- _Action item_
Within the records below is a range that opens at the line with "Copie ou baixe" and closes at the line with "La gestion de". Return that range word for word, both ends included, and only that range.

┄┄┄┄┄┄

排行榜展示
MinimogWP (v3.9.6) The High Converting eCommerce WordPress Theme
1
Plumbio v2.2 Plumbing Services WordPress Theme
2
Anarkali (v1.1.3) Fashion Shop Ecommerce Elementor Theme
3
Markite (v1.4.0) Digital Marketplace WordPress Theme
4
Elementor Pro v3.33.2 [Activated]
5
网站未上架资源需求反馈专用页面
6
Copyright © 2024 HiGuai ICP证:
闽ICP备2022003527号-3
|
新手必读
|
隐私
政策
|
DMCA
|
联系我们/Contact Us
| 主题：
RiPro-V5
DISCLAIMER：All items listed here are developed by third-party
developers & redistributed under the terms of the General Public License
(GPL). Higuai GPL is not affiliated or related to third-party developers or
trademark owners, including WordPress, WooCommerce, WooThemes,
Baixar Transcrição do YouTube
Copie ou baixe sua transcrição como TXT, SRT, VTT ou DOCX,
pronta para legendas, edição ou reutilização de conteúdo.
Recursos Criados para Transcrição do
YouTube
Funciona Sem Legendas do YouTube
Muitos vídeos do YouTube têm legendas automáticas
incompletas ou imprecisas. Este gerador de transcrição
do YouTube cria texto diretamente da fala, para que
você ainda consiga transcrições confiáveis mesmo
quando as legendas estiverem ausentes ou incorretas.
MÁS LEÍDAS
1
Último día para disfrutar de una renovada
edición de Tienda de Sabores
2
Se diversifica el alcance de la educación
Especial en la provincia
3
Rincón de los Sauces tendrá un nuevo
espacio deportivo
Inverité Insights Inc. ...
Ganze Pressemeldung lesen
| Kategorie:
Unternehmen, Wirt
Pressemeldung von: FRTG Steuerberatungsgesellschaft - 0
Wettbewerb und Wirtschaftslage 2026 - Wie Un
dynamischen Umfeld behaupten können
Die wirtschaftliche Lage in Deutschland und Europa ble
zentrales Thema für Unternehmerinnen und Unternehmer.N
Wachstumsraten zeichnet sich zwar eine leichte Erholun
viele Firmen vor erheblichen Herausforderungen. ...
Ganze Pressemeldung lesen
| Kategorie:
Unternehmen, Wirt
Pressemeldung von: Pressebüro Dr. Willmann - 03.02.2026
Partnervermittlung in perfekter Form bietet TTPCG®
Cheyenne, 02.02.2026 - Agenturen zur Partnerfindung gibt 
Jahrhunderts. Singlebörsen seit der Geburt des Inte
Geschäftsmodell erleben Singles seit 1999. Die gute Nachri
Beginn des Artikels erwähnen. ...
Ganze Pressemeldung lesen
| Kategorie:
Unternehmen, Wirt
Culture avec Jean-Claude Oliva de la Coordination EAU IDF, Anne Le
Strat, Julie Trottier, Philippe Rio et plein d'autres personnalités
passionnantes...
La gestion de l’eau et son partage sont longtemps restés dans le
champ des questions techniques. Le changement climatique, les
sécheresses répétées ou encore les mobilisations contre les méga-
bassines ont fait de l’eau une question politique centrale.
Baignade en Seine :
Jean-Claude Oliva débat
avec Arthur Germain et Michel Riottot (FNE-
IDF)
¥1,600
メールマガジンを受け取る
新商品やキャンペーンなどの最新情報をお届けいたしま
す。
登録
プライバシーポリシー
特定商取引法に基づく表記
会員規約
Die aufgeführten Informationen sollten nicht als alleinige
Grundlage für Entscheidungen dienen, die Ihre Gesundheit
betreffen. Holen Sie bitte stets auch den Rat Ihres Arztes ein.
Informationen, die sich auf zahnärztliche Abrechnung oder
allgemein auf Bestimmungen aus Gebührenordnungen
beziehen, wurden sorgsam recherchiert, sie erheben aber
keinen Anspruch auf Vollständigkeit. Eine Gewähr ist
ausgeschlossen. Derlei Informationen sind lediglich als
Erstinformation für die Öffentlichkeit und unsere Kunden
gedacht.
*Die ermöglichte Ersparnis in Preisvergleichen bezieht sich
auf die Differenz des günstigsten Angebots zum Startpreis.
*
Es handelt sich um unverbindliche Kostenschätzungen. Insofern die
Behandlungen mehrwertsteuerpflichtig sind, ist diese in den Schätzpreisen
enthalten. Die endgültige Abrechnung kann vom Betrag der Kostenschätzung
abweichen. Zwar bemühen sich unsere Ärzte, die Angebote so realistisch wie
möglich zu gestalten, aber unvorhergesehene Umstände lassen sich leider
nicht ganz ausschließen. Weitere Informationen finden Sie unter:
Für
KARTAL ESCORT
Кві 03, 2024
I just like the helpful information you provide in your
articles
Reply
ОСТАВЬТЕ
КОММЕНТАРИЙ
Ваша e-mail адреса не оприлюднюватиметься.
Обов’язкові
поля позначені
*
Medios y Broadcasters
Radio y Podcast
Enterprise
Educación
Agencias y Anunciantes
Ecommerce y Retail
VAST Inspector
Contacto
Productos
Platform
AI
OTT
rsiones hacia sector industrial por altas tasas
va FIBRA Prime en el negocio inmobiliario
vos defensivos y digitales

┄┄┄┄┄┄

- _Your response_
Copie ou baixe sua transcrição como TXT, SRT, VTT ou DOCX,
pronta para legendas, edição ou reutilização de conteúdo.
Recursos Criados para Transcrição do
YouTube
Funciona Sem Legendas do YouTube
Muitos vídeos do YouTube têm legendas automáticas
incompletas ou imprecisas. Este gerador de transcrição
do YouTube cria texto diretamente da fala, para que
você ainda consiga transcrições confiáveis mesmo
quando as legendas estiverem ausentes ou incorretas.
MÁS LEÍDAS
1
Último día para disfrutar de una renovada
edición de Tienda de Sabores
2
Se diversifica el alcance de la educación
Especial en la provincia
3
Rincón de los Sauces tendrá un nuevo
espacio deportivo
Inverité Insights Inc. ...
Ganze Pressemeldung lesen
| Kategorie:
Unternehmen, Wirt
Pressemeldung von: FRTG Steuerberatungsgesellschaft - 0
Wettbewerb und Wirtschaftslage 2026 - Wie Un
dynamischen Umfeld behaupten können
Die wirtschaftliche Lage in Deutschland und Europa ble
zentrales Thema für Unternehmerinnen und Unternehmer.N
Wachstumsraten zeichnet sich zwar eine leichte Erholun
viele Firmen vor erheblichen Herausforderungen. ...
Ganze Pressemeldung lesen
| Kategorie:
Unternehmen, Wirt
Pressemeldung von: Pressebüro Dr. Willmann - 03.02.2026
Partnervermittlung in perfekter Form bietet TTPCG®
Cheyenne, 02.02.2026 - Agenturen zur Partnerfindung gibt 
Jahrhunderts. Singlebörsen seit der Geburt des Inte
Geschäftsmodell erleben Singles seit 1999. Die gute Nachri
Beginn des Artikels erwähnen. ...
Ganze Pressemeldung lesen
| Kategorie:
Unternehmen, Wirt
Culture avec Jean-Claude Oliva de la Coordination EAU IDF, Anne Le
Strat, Julie Trottier, Philippe Rio et plein d'autres personnalités
passionnantes...
La gestion de l’eau et son partage sont longtemps restés dans le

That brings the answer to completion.